» **TASK STATEMENT**: Write out the data below in full, unchanged, minus the images.

[[ EXTRACTED MATERIAL open ]]

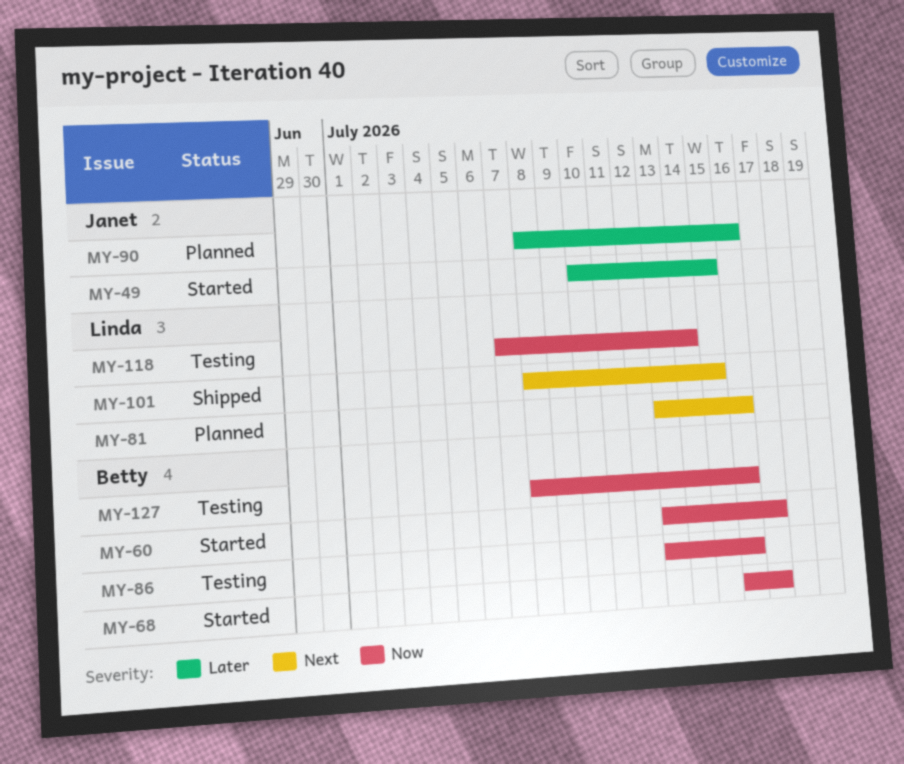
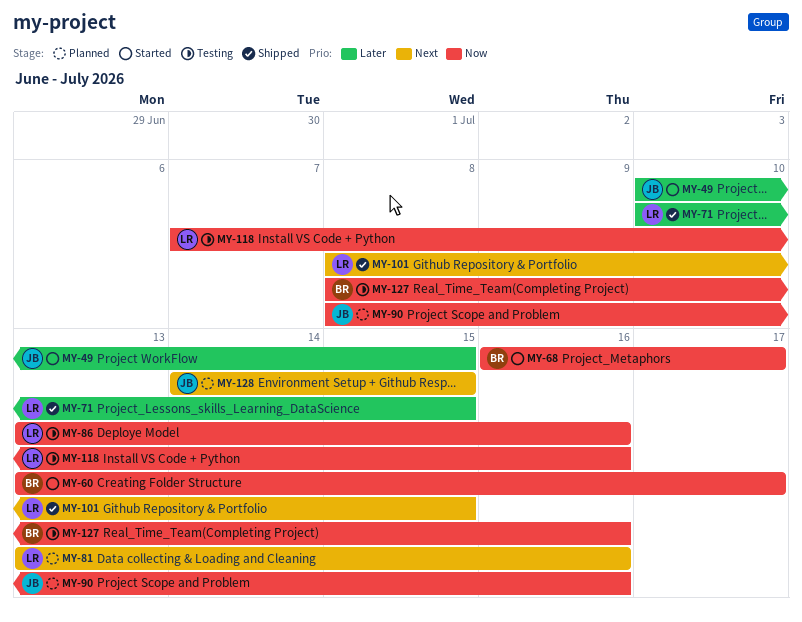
MY-71: none -> present
MY-86, owner: Betty -> Linda
MY-90, priority: Later -> Now
MY-118, due: Jul 14 -> Jul 16
MY-128: none -> present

[[ EXTRACTED MATERIAL closed ]]

» **SOLUTION**:
MY-71: none -> present
MY-86, owner: Betty -> Linda
MY-90, priority: Later -> Now
MY-118, due: Jul 14 -> Jul 16
MY-128: none -> present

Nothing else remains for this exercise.